Brace yourself data selection, industrialization is coming!

Industrialization is one of the most challenging problems for a start-up like ours. In fact, the research world doesn’t have the same priorities concerning time and cost optimization. Whereas, industry is limited by these factors. And this matter struck us when we thought about building language models (referred as LM in the following) massively, especially regarding data selection.

Historically, our LMs were crafted one by one with love, with a nice cup of human intervention in between. Meaning that we had to experiment to find the best system empirically. And this is so not compatible with automation.

What is data selection, you may ask? However, first thing first.

ASR: Automatic Speech Recognition Prelude

In ASR, we usually consider building two independent modules which will be mixed together later on. Each module in itself is very dependent of the language we want to recognize.

  • The first one is called acoustic model. It represents the way of speaking. What sounds can be put together to form a word, a sentence. In fact, we represent the language by a serie of phonemes. If we look in Wiktionary it’s clearer isn’t it? Don’t confuse with syllable through. We can take an example. The word ‘through’ (1 syllable) consists of three sounds, three phonemes: ‘th’ ‘r’ ‘oo’. So the goal is to model the sounds as a sequence of phonemes.
  • The second one is the language model, which we want to build automatically. It models the distribution of words for a given language. Thanks to those probabilities, the LM helps in picking the best correspondence between a sequence of phonemes and the words/sentences.

In order to build these modules, we need data and the more we have and the more they are relevant, the better! That’s why we need data selection: we need a mean to retrieve relevant data adapted to the context of the recognition. In fact a lawyer and a baker don’t speak the same language: they don’t use the same lexicon. Data selection is picking the good data that match the domain within millions of examples through the usage of various automatic algorithms.

How we used to do

As we discussed above, data selection is a very important step while building a system. Like many, we used the Moore-Lewis method, which was also adapted for bilingual use (like translation) by Axelrod et al. in Domain Adaptation via Pseudo In-Domain Data Selection. These are very effective ways to select data using two corpora (in and out domain) by comparing cross-entropies. In-domain meaning that the corpus have specific data, that are relevant with the context, the domain of recognition as explained before with the lawyer/baker thing. Whereas out-of-domain is just a pool of random data, meaning there is relevant and no-relevant data in it! Then about cross-entropy, it’s a measure that help choosing well-matched data for the desired output. Thanks to some relevant segment, we compare each segment in the pool of data to retrieve the closest ones to the initial data.

example of data selection

So, using the cross-entropy to select, it’s not really scalable because the algorithm can’t decide when to stop on its own and he has an annoying tendency to promote very short to short sentences meaning our corpus isn’t really relevant to conversations. Moreover, something hit us hard. 

This paper turned out to be eight this year and we have never looked for another method before. So we asked ourselves: has any new work been done in data selection since this paper? And is there any relevant work ready for a more industrialized turn?

Searching…. Finding!

After browsing 178 papers quoting the Moore-Lewis one, a title caught our eyes: Cynical Selection of Language Model Training Data. The name was so catchy, we had to explore it. Written by Amittai Axelrod (remember we mentioned him above), we decided to give it a shot here because the paper was full of good promises … And seemed compatible with industrialization! Unlike the previous methods, the algorithm stops by itself when it has the (supposed) optimal selection, letting us continue our road toward automating.

How does it work? How did we make it work?

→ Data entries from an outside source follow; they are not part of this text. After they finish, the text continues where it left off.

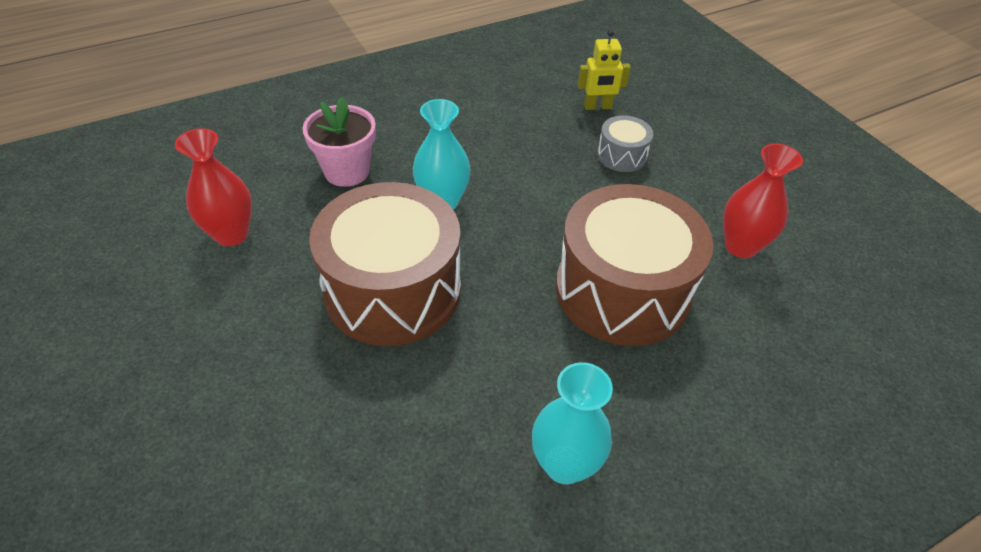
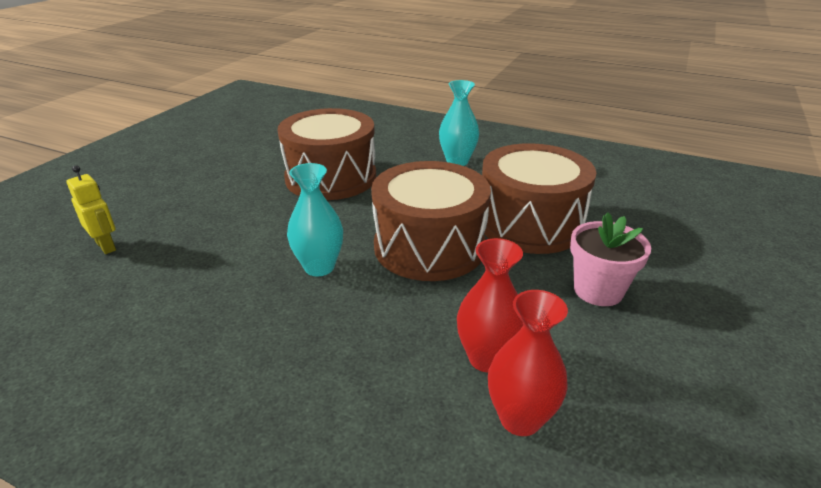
camera: 125 degrees left, 15 degrees down
(334, 412) = (530, 223): none -> brown drum
(347, 171) = (332, 341): pink flower pot -> pink flower pot (598, 290)
(621, 155) = (182, 214): grey drum -> none
(741, 246) = (253, 157): red vase -> red vase (520, 419)

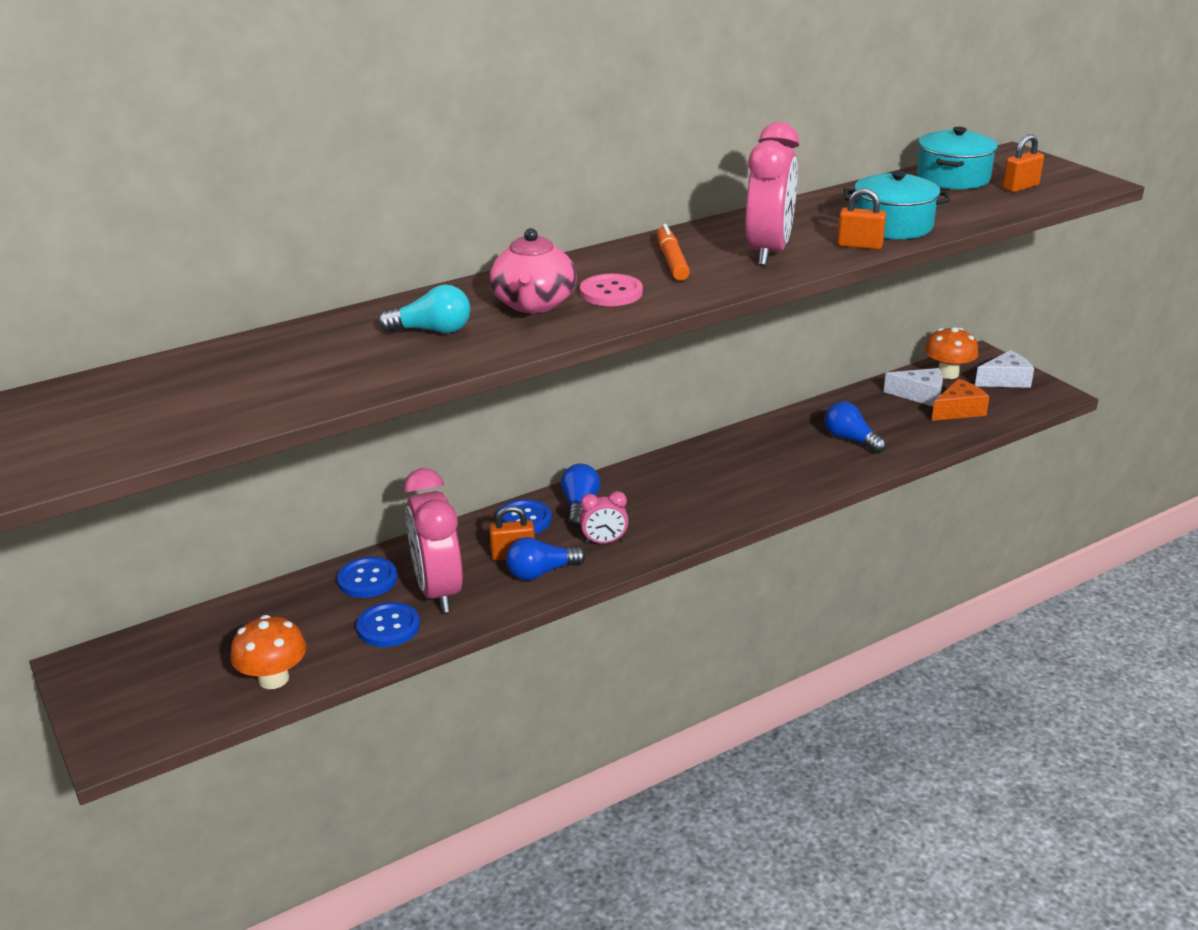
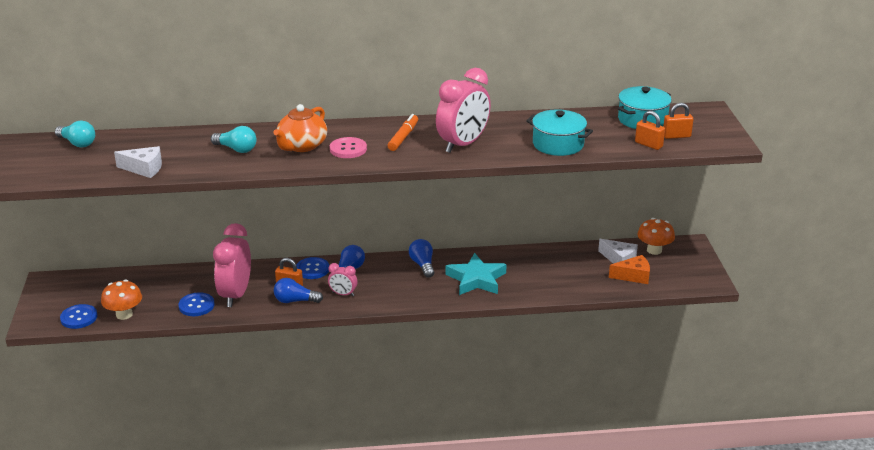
camera: 25 degrees right, 0 degrees up
(129, 384) = (77, 143): none -> turquoise light bulb
(367, 579) = (207, 278): blue button -> blue button (79, 318)
(533, 304) = (301, 146): pink teapot -> orange teapot
(769, 469) = (476, 279): none -> turquoise star
(850, 439) = (544, 275): blue light bulb -> blue light bulb (422, 265)
(859, 245) = (520, 153): orange padlock -> orange padlock (648, 144)
(1005, 380) = (688, 265): white cheese -> white cheese (144, 169)

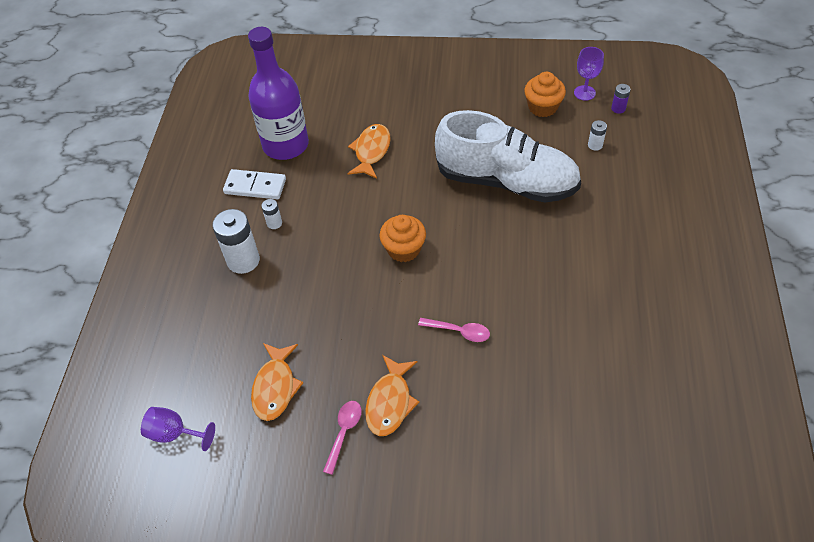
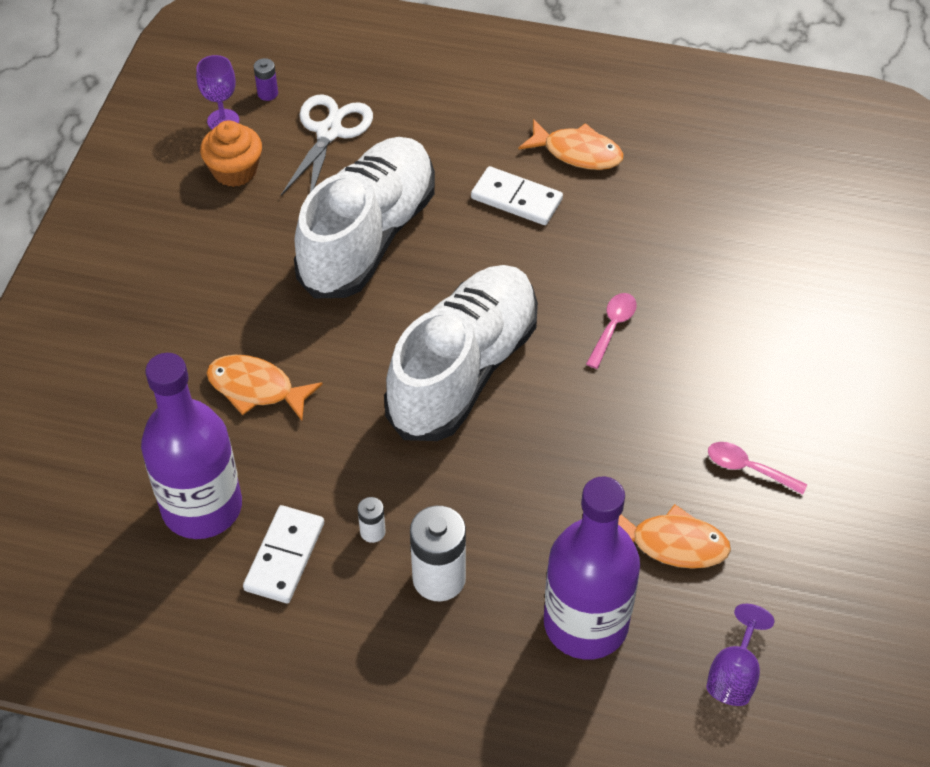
camera: 85 degrees left, 0 degrees up
(213, 342) = (585, 623): none -> purple bottle
(390, 402) = (709, 414): orange fish -> orange fish (577, 153)
(403, 249) = (463, 370): orange cupcake -> white shoe
(567, 257) = (516, 199): none -> white domino
(595, 145) = (329, 132): white battery -> white scissors

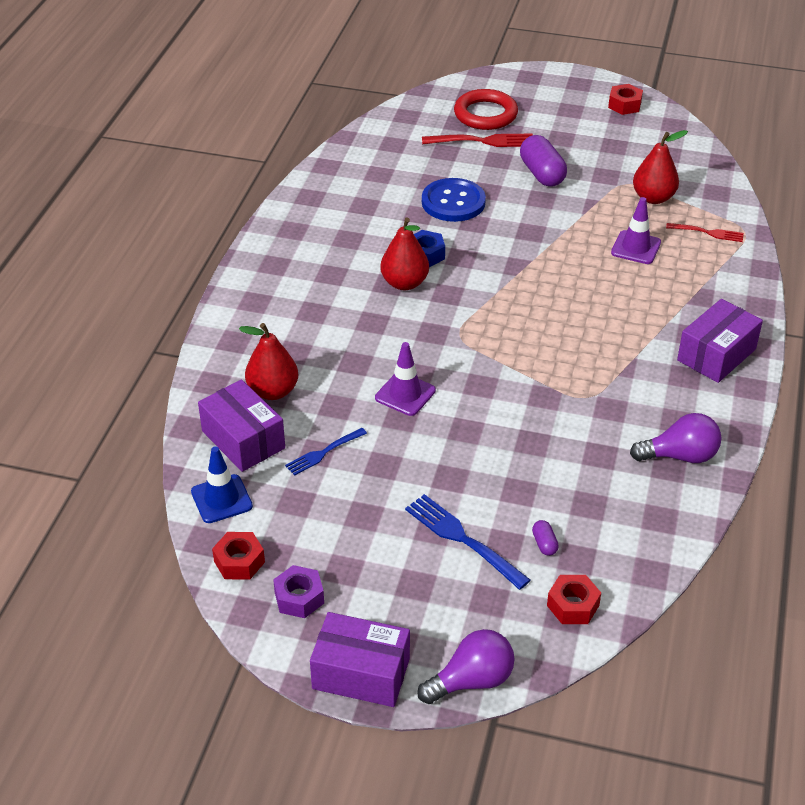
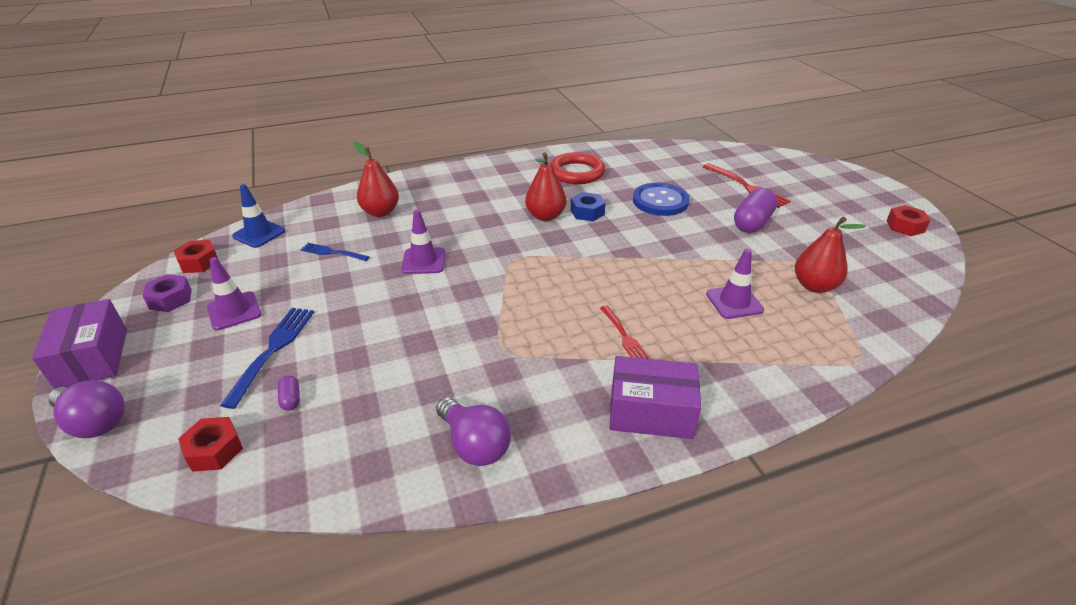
camera: 55 degrees right, 5 degrees down
(243, 439) = (323, 220): purple box -> none
(369, 552) = (234, 311): none -> purple traffic cone
(485, 114) = (778, 176): red ring -> red ring (577, 172)
(544, 544) = (291, 399): purple capsule -> purple capsule turned 60 degrees counterclockwise
(707, 233) = (818, 336): red fork -> red fork (624, 336)

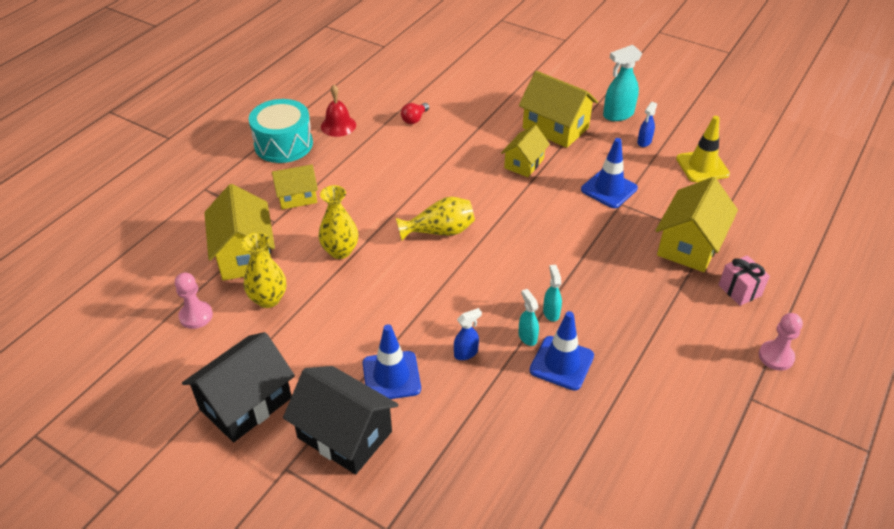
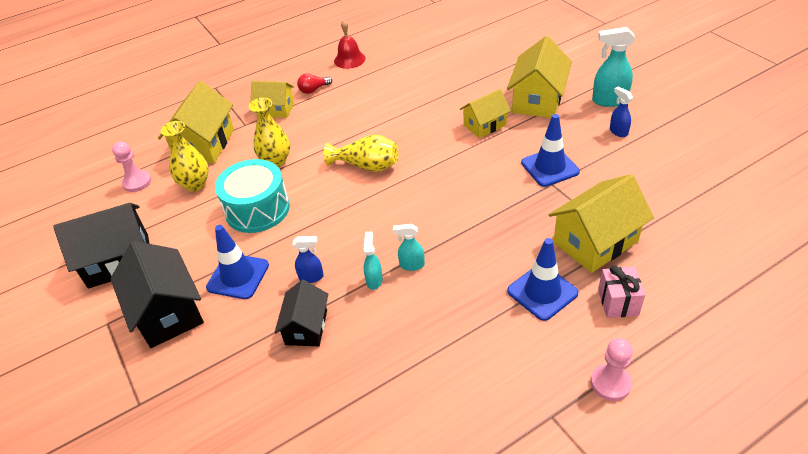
camera: 30 degrees right, 0 degrees up
(283, 144) = (297, 65): turquoise drum -> turquoise drum (257, 209)
(414, 119) = (415, 66): red light bulb -> red light bulb (314, 90)
(496, 400) = (306, 327): none -> black house
(551, 312) = (411, 265): turquoise spray bottle -> turquoise spray bottle turned 105 degrees counterclockwise
(555, 128) = (537, 100): yellow house -> yellow house turned 45 degrees clockwise
(561, 363) = (387, 314): blue traffic cone -> blue traffic cone (542, 292)
(644, 142) = (618, 131): blue spray bottle -> blue spray bottle turned 90 degrees clockwise
(702, 166) = (664, 169): yellow traffic cone -> none

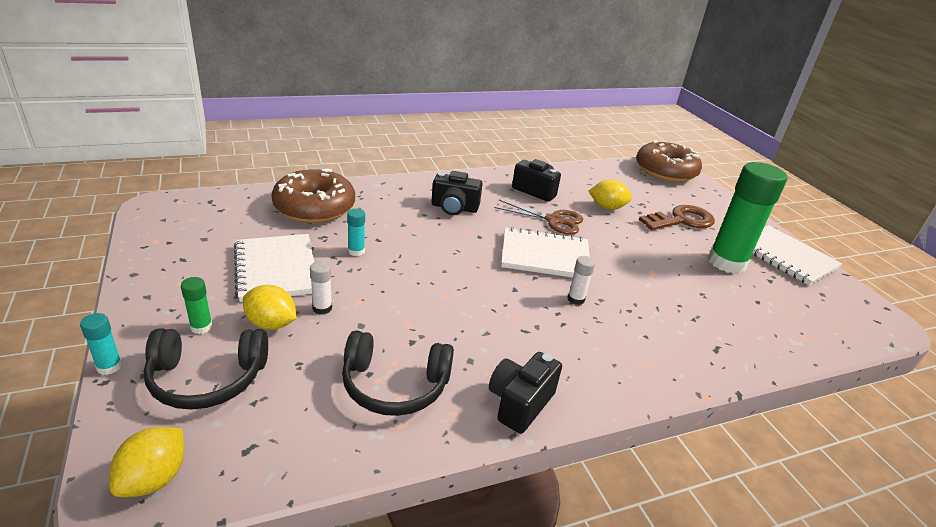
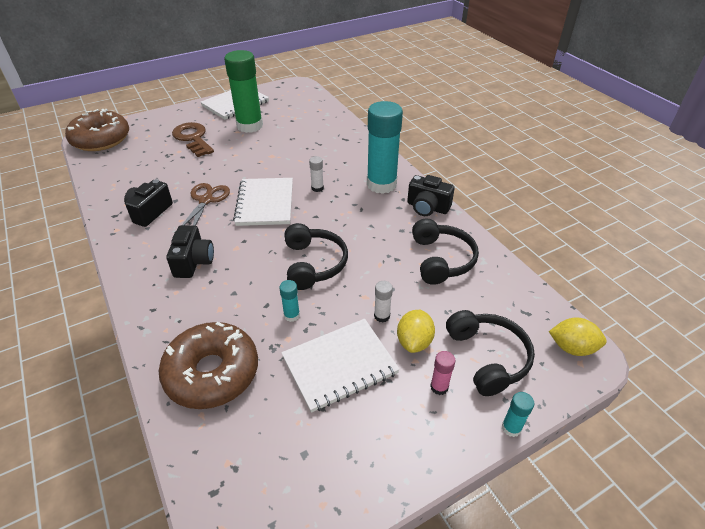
camera: 95 degrees left, 10 degrees up
(201, 327) = (439, 387): green glue stick -> pink glue stick
(426, 274) = (313, 264): none -> black headphones
(585, 363) = (381, 184): none -> turquoise glue stick
(607, 207) = (177, 172): yellow lemon -> none

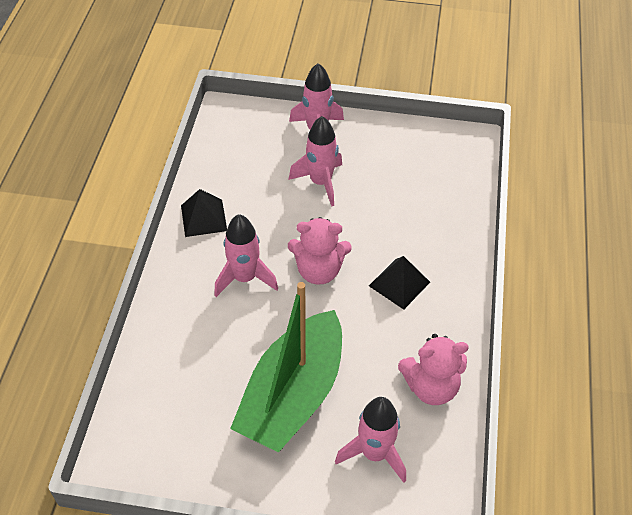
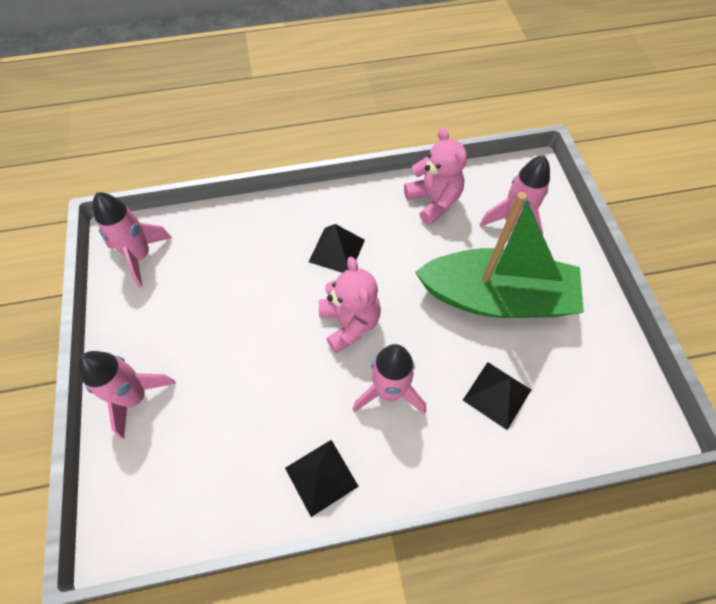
camera: 110 degrees left, 10 degrees up
(202, 353) = (497, 395): none -> black pyramid
(320, 182) = (224, 363): pink rocket -> pink rocket (140, 256)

The goal is to select data from our out-of-domain corpora that can extend our in-domain data. Suppose you have a small in-domain corpora, which you are a hundred percent positive that is representative. The algorithm will take this corpus and a more generic one, where you don’t know what’s relevant or not. It will then select the sentences that match the specific one using an implementation of the Alexrod’s paper cited above. The script can take arguments which are detailed in the header of the script. It only requires the two corpora to work:

./cynical-selection.py --task inDomainFile.txt --unadapted outDomainFile.txt

and returns you a list of sentences along with their scores in a ‘.jaded’ file constructed as follows:

model score sentence score (penalty + gain) length penalty sentence gain sentence id (in the selection) sentence id (in the unadapted corpora) best word word gain sentence for example:

2.659289425334946 2.659289425334946 5.71042701737487 -3.0511375920399235 1 1 vous -0.12597986190092164 merci à vous tous

5.318578850669892 2.659289425334946 5.71042701737487 -3.0511375920399235 2 26978 vous -0.12597986190092164 et vous avez maintenant

7.9778682760048385 2.659289425334946 5.71042701737487 -3.0511375920399235 3 26979 vous -0.12597986190092164 puisque vous avez des

In the end, we didn’t lose any performance using this method, we even gained accuracy most of the time. But the important part is that it allowed us to automatize this treatment, taking us one step closer to industrialization.

To conclude

This method allows us to focus on other parts of our systems, making us more productive and more serene towards the building of the language model. So it’s a success, captain!